Anyway, we’ll call it the hundred-year rain just for dramatic effect.
It began one uneventful day in the summer of 2020. Green Leaf International (99%** English Medium) school was clogging up all the roads with all of its fifty branches. It was ironic how it needed so many buildings when half the boys spent their days at Abahani maath instead of class.
The rain began, but no one cared. It was July, and a downpour was common, but the faithful sun would always return the next day, to dry the streets and burn your skin. It was uneventful.
No one took notice that the rain never stopped. Not at 9 PM. Or even at 11. It wasn’t until the rain had gone three consecutive days and drowned half of Dhanmondi did people begin to get concerned.
It started with people falling into potholes at Road No. 27 constantly, while little street kids stared on laughing. Pretty soon hundreds of rickshaws were stuck in place, with no pullers in sight. Not even the most outlandish of cars could make their way through this watery terrain.
Those little boats became quite popular, and people used them to get around town. I mean, sure, water had gone up to their waist, but they could still go and get groceries at Meethu bazaar, so it was all okay. And there were already talks of fixing the drainage system in Dhanmondi. Surely the situation was temporary.
That’s what they thought, at least.
Twenty years later, here we are. The world is a different place, or at least Dhanmondi is. We don’t know what’s going on in the rest of Dhaka, ever since we had to give up charging our myPhones due to the absence of electricity.
Most of the people had left long ago, selling their property, rations and weapons for whatever price they could salvage. After all, what was the point of living in a concrete building filled with water till the fifth floor?
Have you ever seen the movie Waterworld? If you haven’t, don’t. It sucks, but that’s the sort of situation we live in now. On boats, travelling around Dhanmondi. Our only purpose is to salvage rations from old supermarkets which are now underwater.
You might ask if that’s a sustainable way of living, but guess what, the generation before us never thought about it, so why should we in this apocalyptic waterbody?
And if we could find a soggy bag of Cheetas every once in a while, it wasn’t so bad consuming our version of a cheese shake.
There were many enemies in this world, one of them was the fish from the old Dhanmondi lake, which had eaten enough waste to finally mutate and adapt to this [insert something], growing in size enough so that we were finally the prey.

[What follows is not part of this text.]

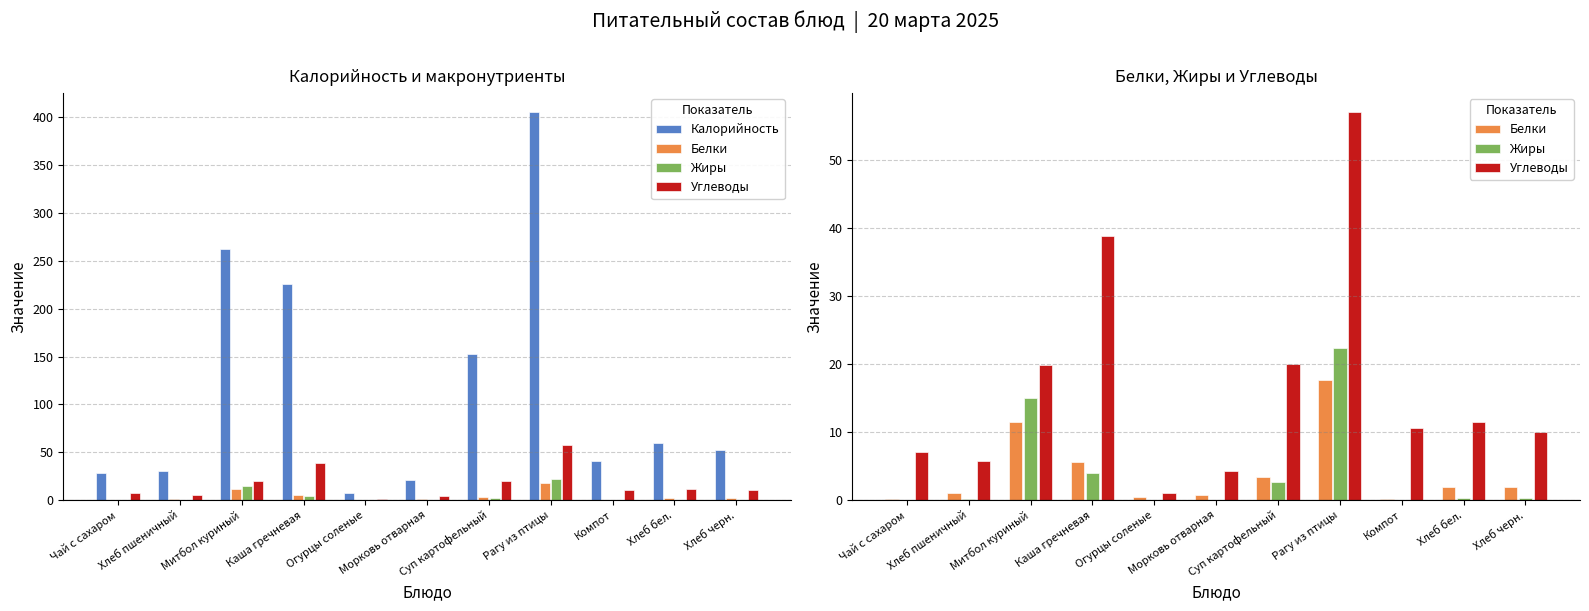

Is it true that Калорийность equals 52.2 at Хлеб черн.?

True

But it wasn’t only giant fish out for vengeance against humanity that we had to worry about, there was also the threat of other humans. Those of us who did not live under the dictatorship that existed now was termed as rebels.

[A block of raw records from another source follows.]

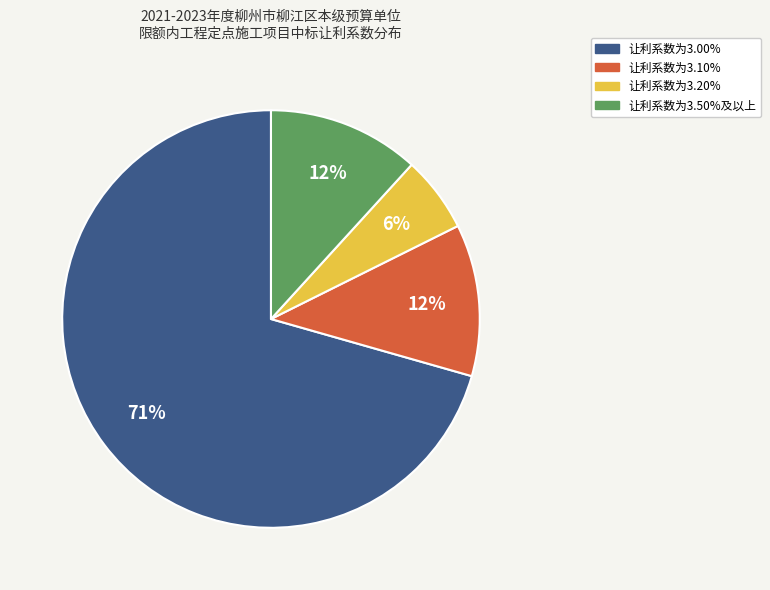

Is there any slice that represents more than half of the pie?

Yes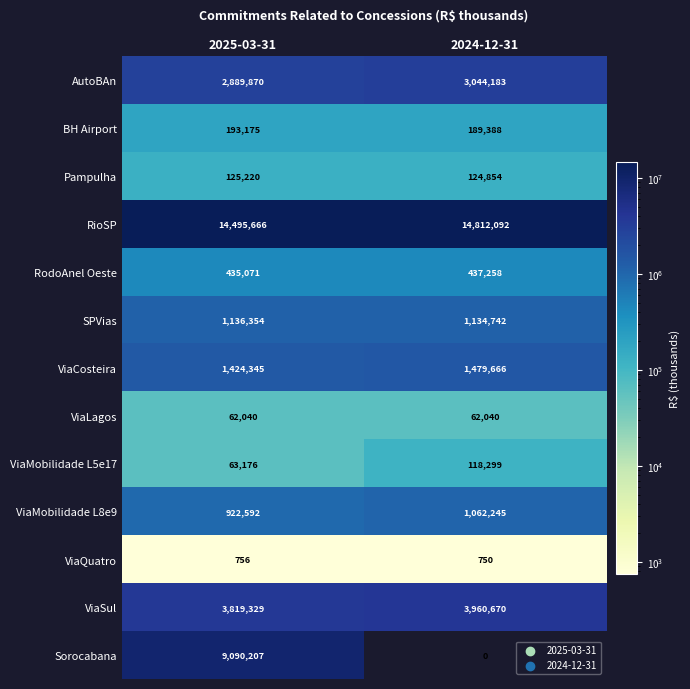

What is the difference between the maximum and minimum values in the ViaMobilidade L5e17 series?

55123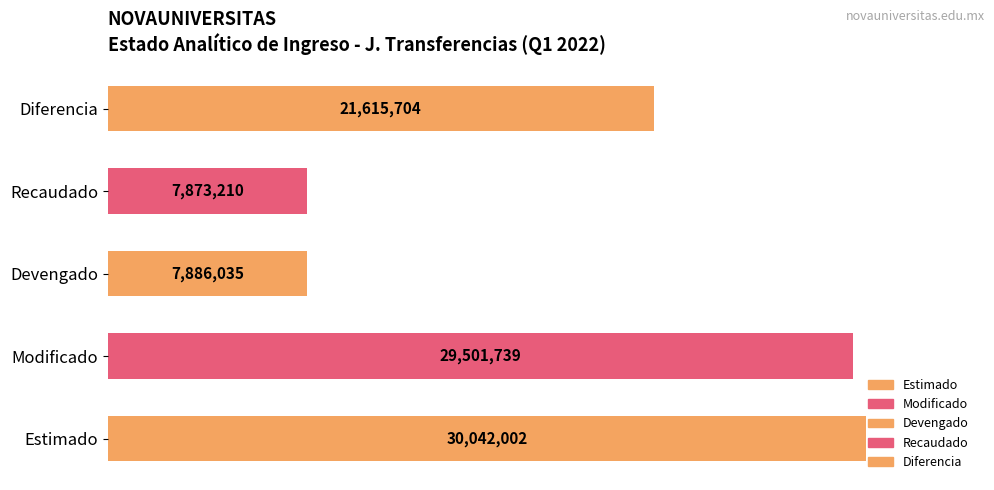

Which label corresponds to the smallest value in the chart?

Recaudado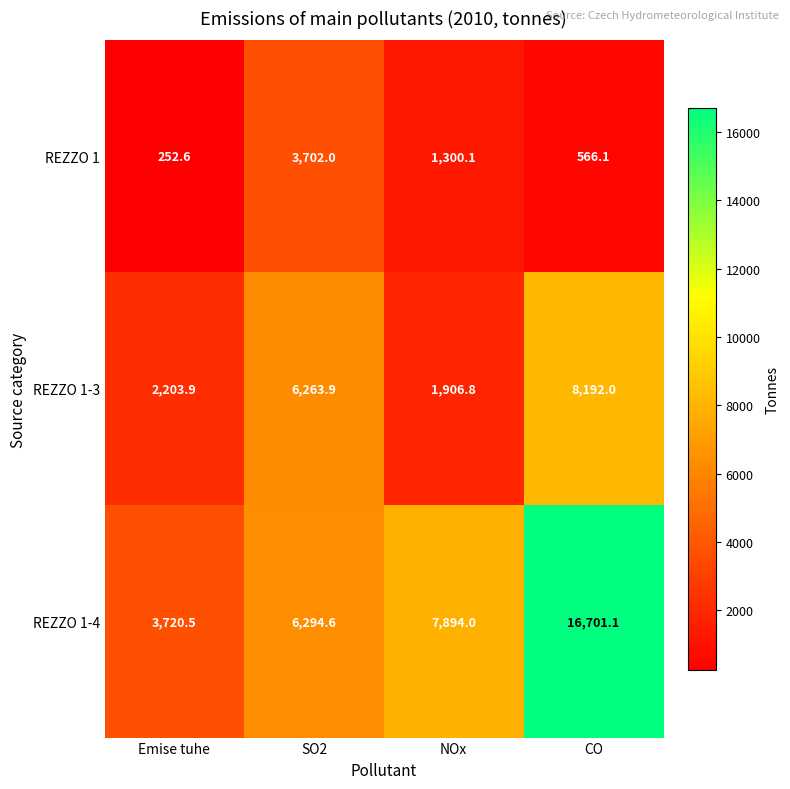

Reading left to right, list all the values displayed in this chart.

REZZO 1: Emise tuhe=252.6	SO2=3702.0	NOx=1300.1	CO=566.1
REZZO 1-3: Emise tuhe=2203.9	SO2=6263.9	NOx=1906.8	CO=8192.0
REZZO 1-4: Emise tuhe=3720.5	SO2=6294.6	NOx=7894.0	CO=16701.1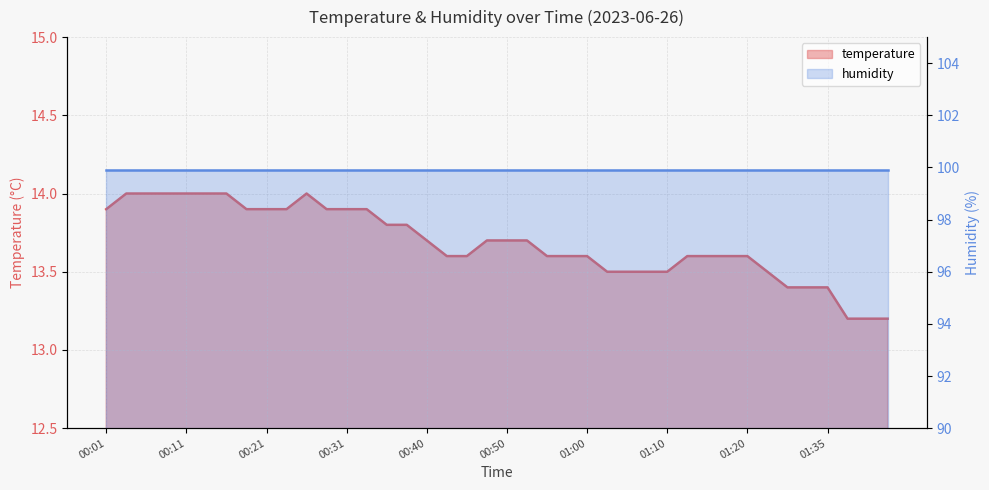

True or false: the data has more than 1 interior local peaks.

False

Resident Green Leaf alumni Shaer Ali had seized control of the area. He and his goons were in charge of most of the inhabitable area and useful resources. And he made sure to run his town that way.
We, the rebels, had grown up learning limericks about him. And once that reached his ears, he issued a bounty in our name, and we finally earned the nickname of the rebels.
I believe it was the children’s classic, “Shaer Ali matha khali” poem that finally broke him.
The furious Green Leaf alum placed his bounty on the rebels, 1000 Paan cakes --- peculiar flavour of cake, I know --- and the chase was on.
Men and fish alike were on the hunt for the secret base of the rebels. Did I mention that Shaer Ali was able to control the monstrous fish that now inhabited the waterbody that was Dhanmondi?
At the hands of Shaer, these monsters were more lethal than if they were left to their own devices.
But there was hope, maybe not a great one, but it existed. Against the tyranny of Shaer, only one man stood a chance --- if there was any --- and that was Zawad.
Armed with only a bottle of vinegar and his faithful spear (which he had lovingly nicknamed Fahar), only he could combat the perils of this sea, or whatever Dhanmondi was at this point.
Just like in the movies, the story will now cut to a scene of Zawad, spear and bottle in hand, standing on top of his little boat, ready to take back what was once his.